Kata Kevin Diks soal Mathew Baker
- tvonenews.com - Julio Tri Saputra
Jakarta, tvOnenews.com - Pemain Timnas Indonesia, Kevin Diks, memberikan penilaian positif terhadap Mathew Baker usai perdana mendapat kesempatan bergabung dengan skuad Garuda. Menurut Diks, bek muda berusia 17 tahun itu memiliki potensi besar yang membuatnya pantas mendapatkan kepercayaan dari tim pelatih.
Nama Baker menjadi salah satu sorotan dalam pemanggilan skuad Indonesia untuk agenda FIFA Matchday Juni 2026. Pemain yang kini berkarier bersama Melbourne City tersebut masuk dalam daftar 23 pemain pilihan pelatih John Herdman untuk menghadapi Oman dan Mozambik.
Pemanggilan tersebut menjadi momen penting dalam perjalanan karier Baker. Di usia yang masih sangat muda, ia sudah memperoleh kesempatan merasakan atmosfer tim nasional senior yang selama ini menjadi impian banyak pemain muda Indonesia.
"Sejak hari-hari pertama saya sudah melihat apa yang dilihat pelatih. Potensinya besar dan usianya masih sangat muda," kata Diks pada jumpa pers pra-pertandingan melawan Oman di SUGBK, Kamis (5/6/2026).

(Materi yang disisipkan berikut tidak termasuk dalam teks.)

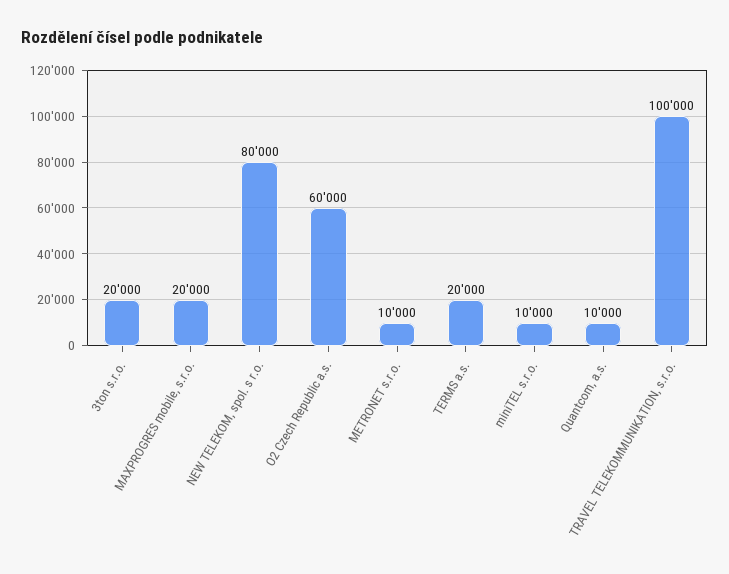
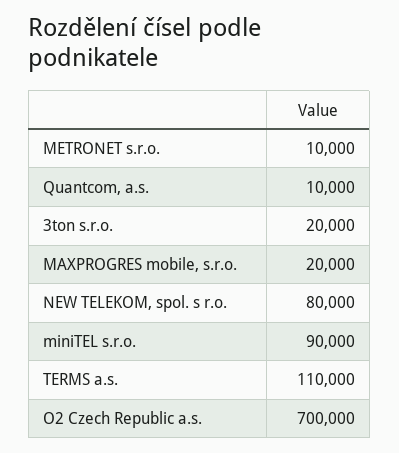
O2 Czech Republic a.s.: 60000 -> 700000
TERMS a.s.: 20000 -> 110000
miniTEL s.r.o.: 10000 -> 90000
TRAVEL TELEKOMMUNIKATION, s.r.o.: 100000 -> none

Penilaian tersebut bukan tanpa alasan. Diks merasa dapat memahami situasi yang sedang dialami Baker karena dirinya juga pernah menembus level profesional pada usia yang hampir sama.
Bek berpengalaman itu mengenang masa-masa awal kariernya ketika mendapat kesempatan bermain bersama Vitesse di Liga Belanda saat berusia 17 tahun. Pengalaman tersebut membuatnya mengetahui tantangan yang biasanya dihadapi pemain muda ketika mulai masuk ke level yang lebih tinggi.
Meski memiliki kesamaan dari segi usia saat menjalani debut profesional, Diks mengakui ada satu perbedaan besar antara dirinya dan Baker. Pemain muda Indonesia itu sudah mendapat kesempatan menembus skuad tim nasional senior, sesuatu yang belum dirasakan Diks ketika seusianya.
Kesadaran akan tantangan tersebut membuat Diks berusaha memberikan dukungan kepada Baker selama berada di lingkungan tim nasional. Namun, ia juga memilih berhati-hati agar tidak memberikan beban berlebihan kepada pemain yang masih dalam tahap awal perkembangan kariernya.
"Ketika saya menembus sepak bola profesional, usia saya juga sekitar 17 tahun, jadi saya bisa memahami situasinya. Namun bermain untuk tim nasional lebih besar daripada sepak bola klub," kata Diks.
"Saya mencoba membantunya semampu saya. Saya sudah beberapa kali berbicara dengannya, tetapi saya juga tidak ingin memberinya terlalu banyak tekanan," sambungnya.
Di sisi lain, pelatih timnas Indonesia John Herdman mengungkapkan bahwa peran Diks di dalam skuad tidak hanya sebatas pemain senior. Ia juga dipercaya menjadi sosok pembimbing yang dapat membantu proses adaptasi Baker di level internasional.
Herdman menilai Diks merupakan figur yang tepat untuk menjalankan peran tersebut. Selain sama-sama berposisi sebagai pemain bertahan, Diks dinilai memiliki pengalaman dan karakter yang dapat menjadi contoh bagi pemain muda.
Pengalaman Diks bermain di kompetisi elite Eropa bersama Borussia Moenchengladbach pada musim ini juga dianggap menjadi nilai tambah yang berharga.
Kehadiran pemain berpengalaman tersebut diharapkan mampu mempercepat perkembangan Baker sehingga sang bek muda dapat terus berkembang dan menjadi salah satu aset penting Timnas Indonesia pada masa mendatang.